I think it should be doable even without __getitem_param__.

struct IntRange[min: Int, max: Int](CoordLike, Movable, ImplicitlyCopyable, ...): # traits that SIMD has
    var _value: Int

    fn __init__(out self, var value: Int) raises:
        if value < Self.min or value > Self.max:
            raise RangeError()

        self = Self(value, unchecked=True)

    fn __init__(out self, var value: Int, *, unchecked: Bool = False):
        self._value = value

    comptime CanExpressRange[dtype: DType]: Bool = Scalar[dtype].MIN <= Self.min and Scalar[dtype].MAX >= Self.MAX
    comptime IsIntegral[dtype: DType]: Bool = dtype.is_integral()

    comptime VariadicType = Variadic.filter_types[CanExpressRange, Variadic.filter_types[IsIntegral,  DType.all]] #DTypes.all

    comptime static_value: Int = -1
    """The compile-time value if statically known, -1 otherwise."""

    comptime is_static_value = False
    """True if the value is known at compile time."""

    comptime is_tuple = False
    """True if this is a tuple type (`Coord`), False for scalar values."""

    comptime is_value = not Self.is_tuple
    """True if this is a scalar value, False for tuple types."""

    comptime DTYPE = VariadicType[0]
    """The data type for runtime values, or invalid for compile-time values."""
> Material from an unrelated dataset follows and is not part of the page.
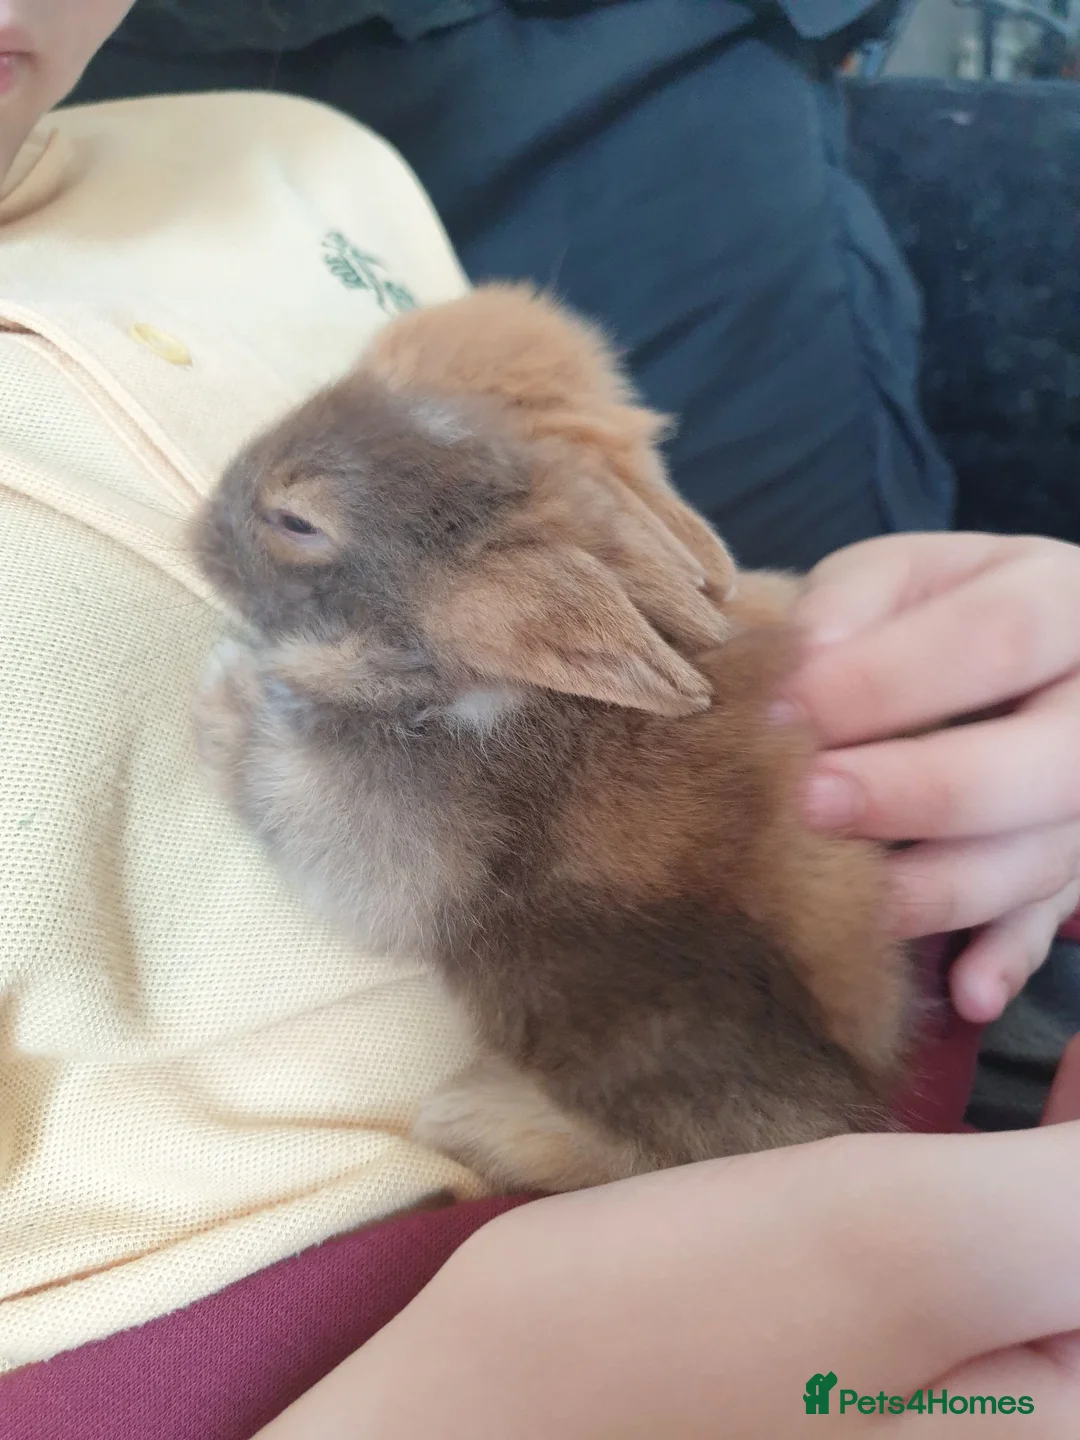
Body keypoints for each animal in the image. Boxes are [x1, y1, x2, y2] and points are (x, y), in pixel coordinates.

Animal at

    # Note that unlike the __len__() from Sized, this is a static method.
    @staticmethod
    def __len__() -> Int:
        """Get the number of elements in this type.

        Returns:
            The number of elements (1 for single values, >1 for tuples).
        """
        return 1

    def value(self) -> Int:
        """Get the integer value of this coordinate.
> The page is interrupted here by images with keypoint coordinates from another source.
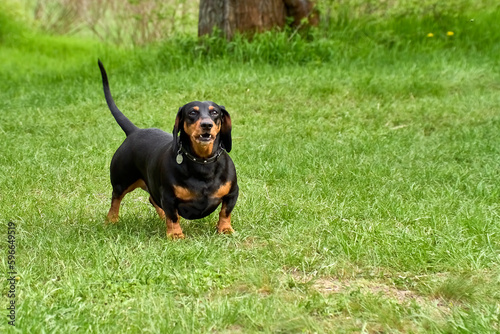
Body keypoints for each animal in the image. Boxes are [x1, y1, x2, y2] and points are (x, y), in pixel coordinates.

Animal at [98, 59, 239, 237]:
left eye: (215, 113)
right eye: (192, 113)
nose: (207, 125)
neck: (202, 163)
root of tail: (135, 131)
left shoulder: (232, 192)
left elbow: (225, 212)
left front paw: (225, 229)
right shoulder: (169, 196)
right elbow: (173, 216)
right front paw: (175, 235)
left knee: (152, 199)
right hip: (122, 181)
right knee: (116, 198)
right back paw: (111, 220)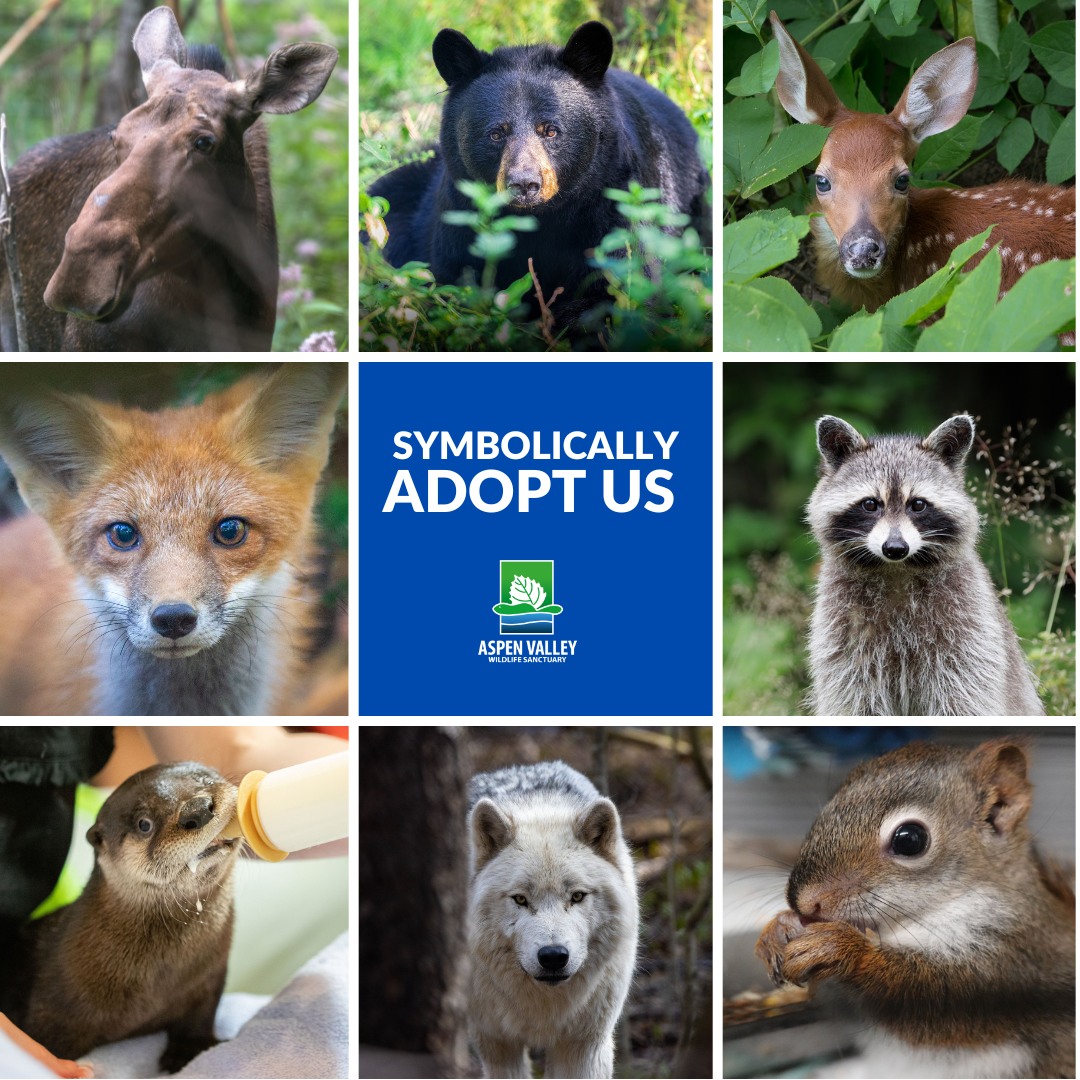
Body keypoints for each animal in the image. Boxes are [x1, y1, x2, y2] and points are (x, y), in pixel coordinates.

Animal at [467, 760, 638, 1079]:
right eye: (521, 899)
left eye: (577, 896)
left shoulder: (583, 1048)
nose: (553, 956)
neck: (544, 1006)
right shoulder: (497, 1045)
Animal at [806, 413, 1043, 716]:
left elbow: (965, 698)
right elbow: (855, 699)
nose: (895, 548)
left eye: (918, 504)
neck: (896, 569)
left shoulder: (969, 629)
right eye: (870, 504)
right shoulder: (843, 635)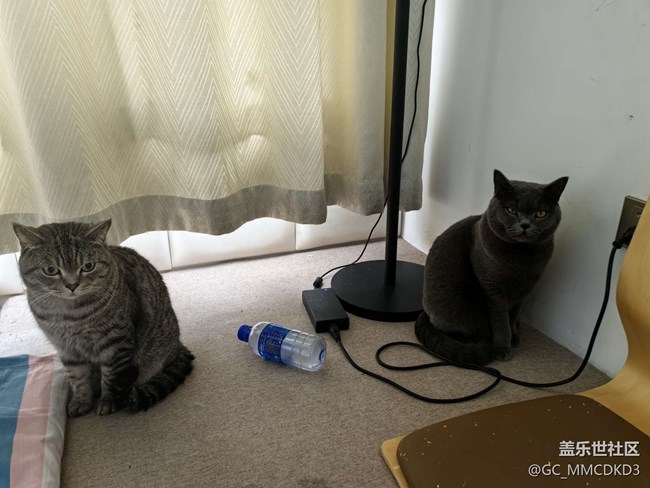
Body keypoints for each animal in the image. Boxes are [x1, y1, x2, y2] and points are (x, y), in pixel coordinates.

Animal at [12, 219, 194, 416]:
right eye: (51, 270)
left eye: (88, 266)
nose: (72, 285)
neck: (70, 317)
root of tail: (178, 345)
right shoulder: (67, 349)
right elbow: (79, 379)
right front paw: (82, 402)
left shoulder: (115, 344)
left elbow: (111, 378)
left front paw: (108, 401)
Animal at [415, 169, 568, 365]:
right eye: (511, 210)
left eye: (541, 213)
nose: (525, 224)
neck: (522, 259)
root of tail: (425, 313)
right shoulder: (493, 291)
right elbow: (501, 322)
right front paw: (503, 348)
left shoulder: (524, 291)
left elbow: (513, 316)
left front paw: (514, 335)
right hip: (458, 308)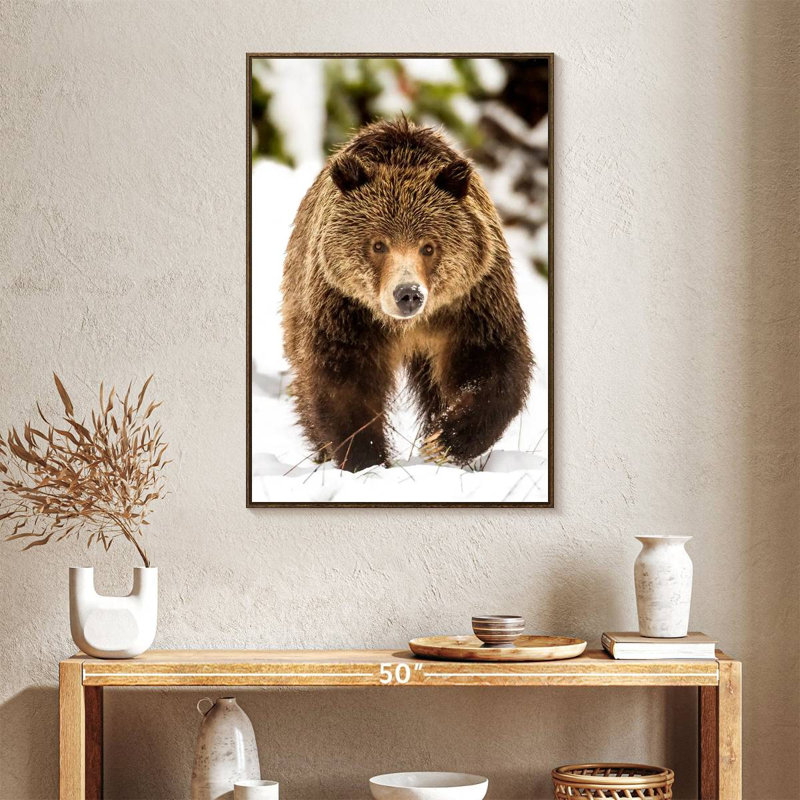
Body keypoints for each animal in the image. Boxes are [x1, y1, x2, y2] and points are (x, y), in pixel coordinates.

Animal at [280, 118, 533, 472]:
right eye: (378, 244)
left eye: (428, 246)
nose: (408, 294)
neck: (407, 325)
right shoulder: (346, 311)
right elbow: (343, 383)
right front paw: (366, 458)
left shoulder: (471, 303)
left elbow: (491, 366)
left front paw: (443, 441)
        Only valid for value types (not tuples).

        Returns:
            The integer value.
        """
        return self._value

    def tuple(var self) -> Coord[*Self.VariadicType]:
        """Get this coordinate as a `Coord` tuple.
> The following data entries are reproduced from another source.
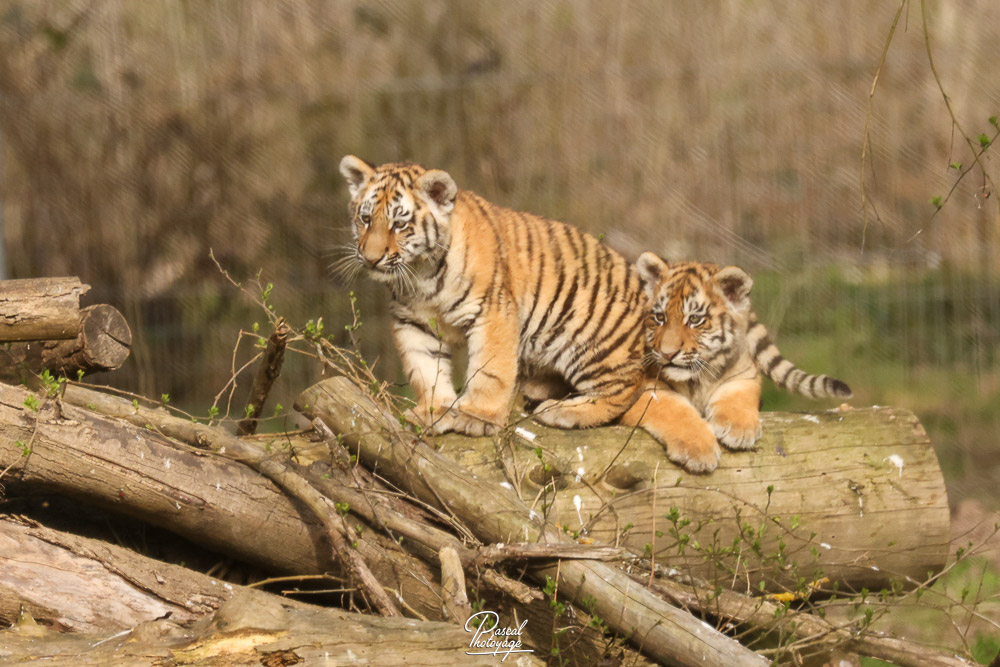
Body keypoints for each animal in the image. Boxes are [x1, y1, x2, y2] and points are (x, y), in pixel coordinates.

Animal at [337, 156, 646, 437]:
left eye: (399, 225)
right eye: (365, 219)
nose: (371, 258)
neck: (421, 274)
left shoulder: (491, 311)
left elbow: (490, 369)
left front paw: (477, 417)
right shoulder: (413, 322)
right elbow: (424, 368)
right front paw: (433, 411)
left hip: (587, 337)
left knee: (626, 389)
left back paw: (560, 411)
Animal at [620, 252, 852, 473]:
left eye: (695, 319)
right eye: (660, 317)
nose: (667, 353)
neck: (697, 380)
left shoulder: (744, 374)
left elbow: (737, 397)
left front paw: (738, 430)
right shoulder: (640, 389)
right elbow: (673, 409)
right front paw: (698, 450)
        Only valid for tuple types.

        Returns:
            The coordinate as a `Coord` tuple.
        """
        return Coord(self._value)

    def product(self) -> Int:
        """Calculate the product of all elements.

        Returns:
            The product of all elements.
        """
        return self._value

    def sum(self) -> Int:
        """Calculate the sum of all elements.

        Returns:
            The sum of all elements.
        """
        return self._value    

And then you add a few more required comptime members to check the value range of the individual members, the product and the sum at compile time. If the value ranges of the coord can’t exceed what the buffer can safely be indexed by, then you don’t have any reason to do a runtime bounds check. This doesn’t need to be as strict as “comptime only” and also doesn’t require unrolling loops to elide bounds checks. It might require making a special version of range that needs comptime-known bounds, but that shouldn’t be that bad.

Another thing to consider is the use case of List versus Tensor are very different. Since List can reallocate, negative indexing is a lot more dynamic than a comptime-sized defined Tensor.

The pattern could be that when you want maximally performant parallel code, you just use List as the backing store and drop into Tensor mode. Then document that List supports negative indexing and Tensor does not (a thing easily checked at runtime in DEBUG builds). The closer a structs gets to the metal, the less likely negative indexing is supported.

Obvious downside: it’s potentially confusing for it to be supported in some places and not others.

Yeah I quite like Zigs build options, many differrent opinions though, we’ll figure out build flags in a different proposal.

I think we’re on the same page that it’s good to have an unsafe_get to never assert. I thought you meant that should be the only way to turn off bounds checks, including on GPU which wouldn’t be practical. I was just saying that it’s better to control subscripting bounds checks through build flags. Most of the collections have an unsafe_get and we’ll leave them there.

Obvious downside: it’s potentially confusing for it to be supported in some places and not others.

Yeah that’s the trouble, want things to be consistent across collections. But you can build your own collection that supports negative indexing!